Malcolm Jenkins has been a force in the sports world for his determined stand against hate.  He no longer wears the midnight green, but that didn’t stop him from joining the protesters in Philadelphia last week.  And, he was not afraid to call out the current quarterback of his new (former) team, the New Orleans Saints. If he didn’t have access to the spotlight, how many would hear him? He could do anything with the voice and platform he has now, but he chooses to use his power for change, a change we need.


If you need proof look no further than his response to reporters gathered at his locker two years ago (almost to the day), where he doesn’t even have to use his voice to make a statement. 


Whether it’s on Twitter or Instagram, many other athletes in this town have also stepped up with messages for change, and you’d do well to seek out messages and threads from former and current Eagles greats Brian Westbrook, Ike Reese, Carson Wentz, Zach Ertz, Jason Kelce, Jeffery Lurie, the list goes on. These are people using a voice that is louder than most to promote change.
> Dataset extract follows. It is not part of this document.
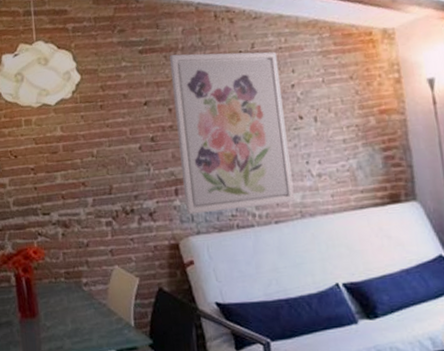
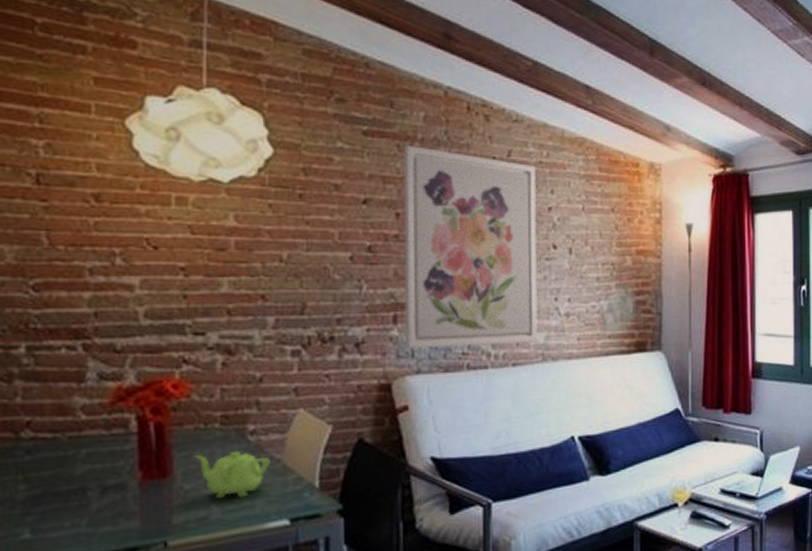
teapot: none [50,297,99,334] -> present [194,450,270,499]

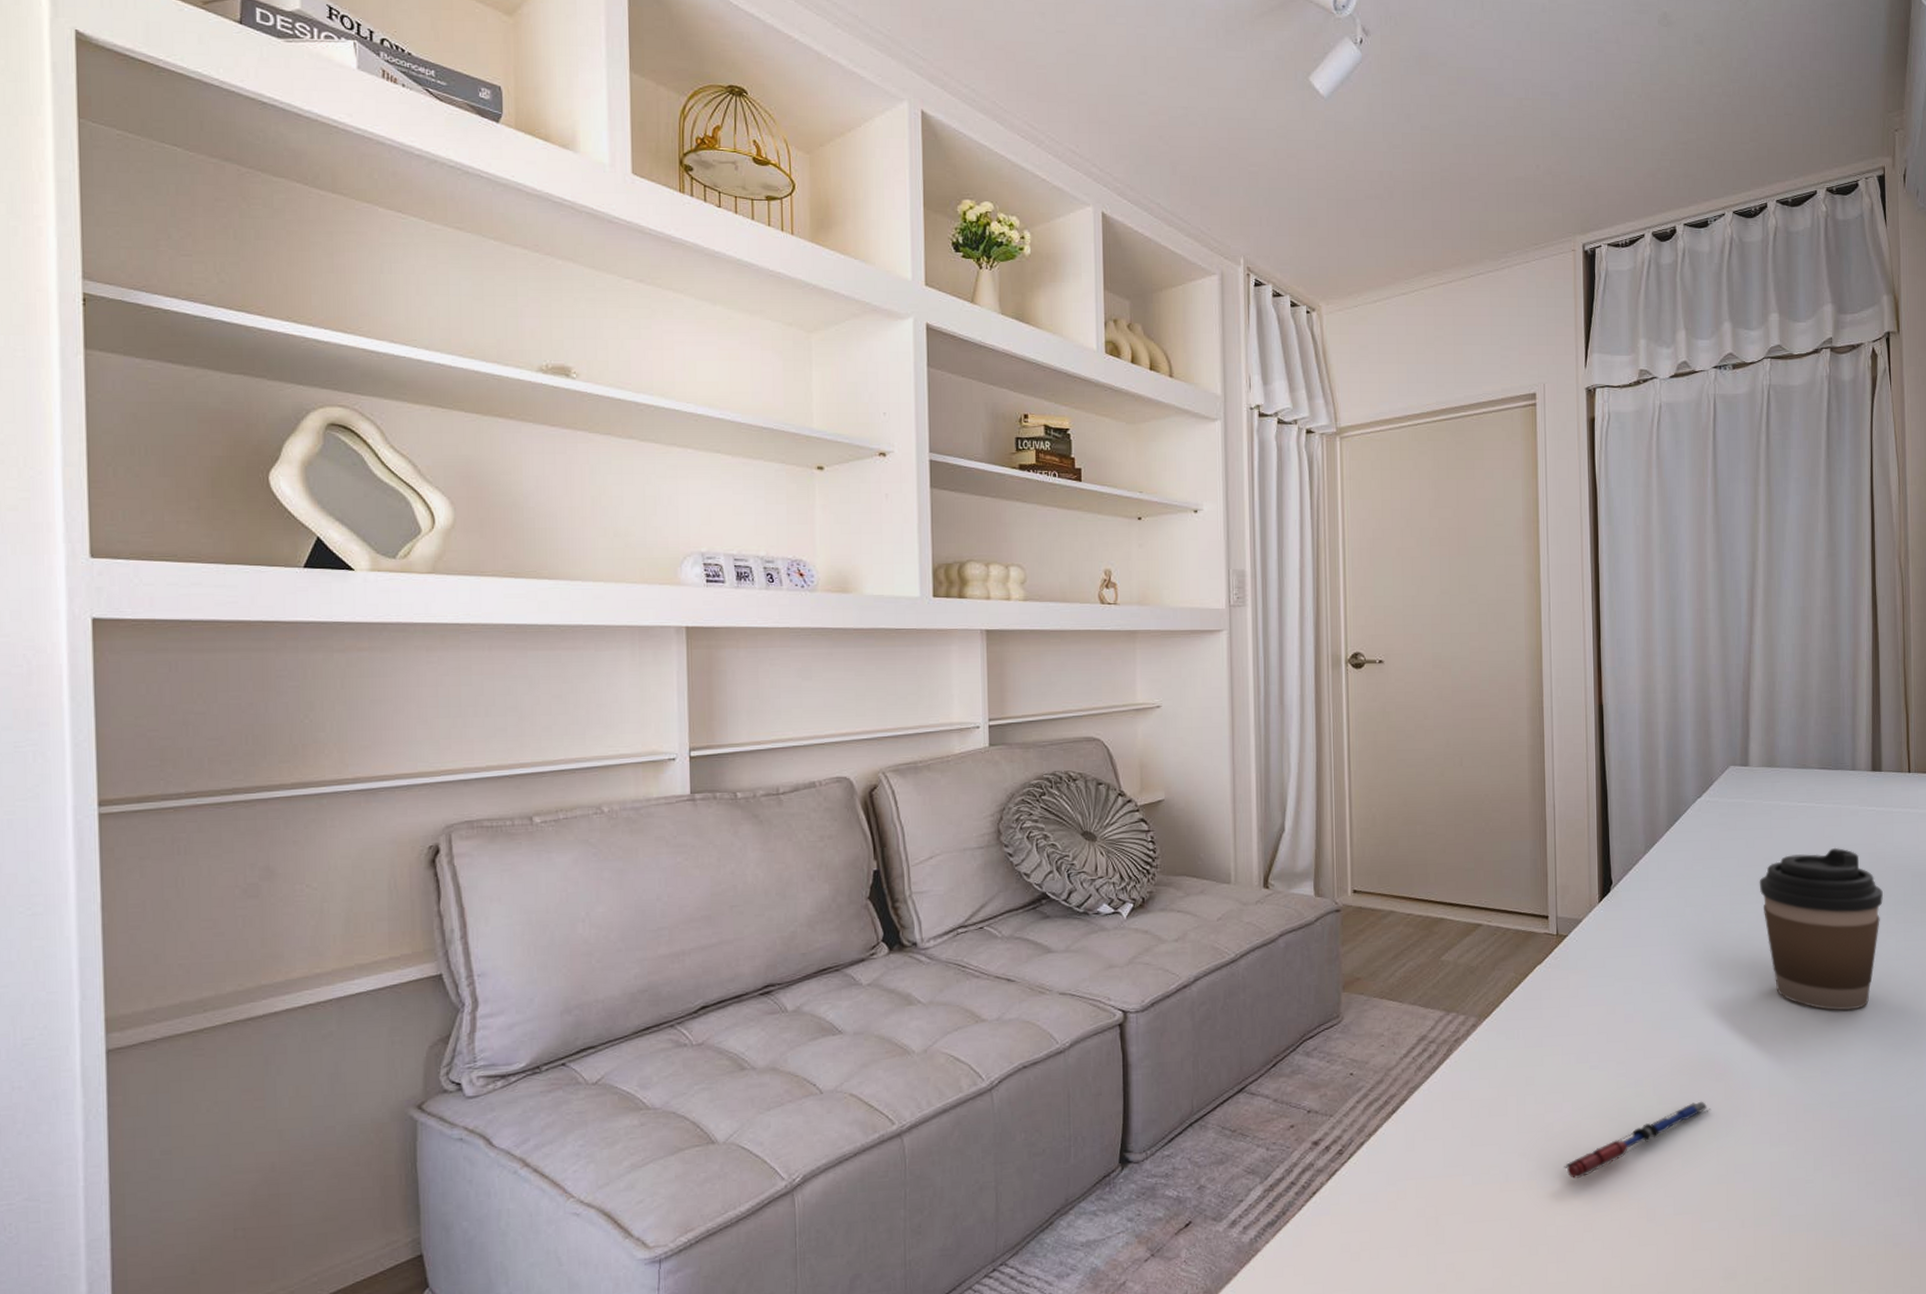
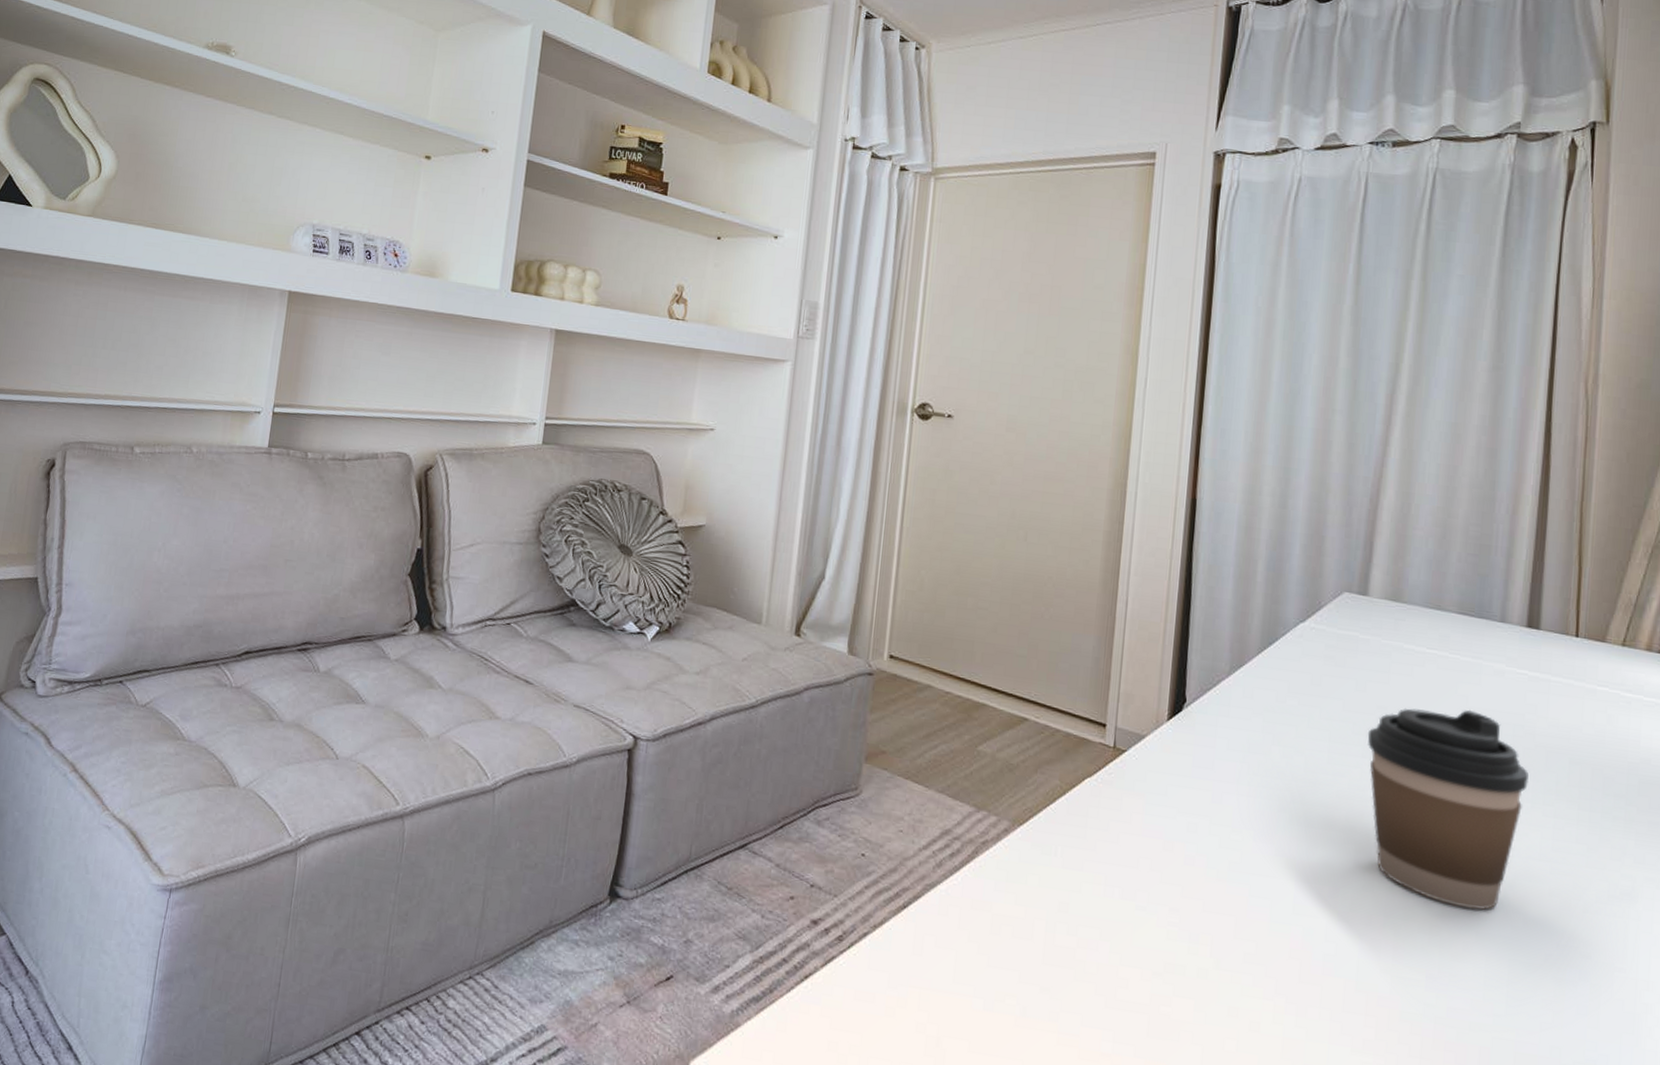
pen: present [1564,1101,1711,1179] -> none [1092,976,1281,1034]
These are players and an organization that our younger generations look up to and will listen to.


Why should they ‘stick to sports’? They shouldn’t.

We need change and if one person hears their call and does something positive with it then you can add a W to the win column. 


It’s a long road and if you’re one of the folks saying ‘stick to sports’ you need to ask yourself why? What is it that you don’t want to hear? We’ll get a lot farther if we listen to each other.


When discussing his past indiscretions, Beastie Boys member Adam Horovitz has said:

“I’d rather be a hypocrite than the same person forever.”


There is no shame in changing your mind, your beliefs, or your attitude about something, especially when that change is good and just.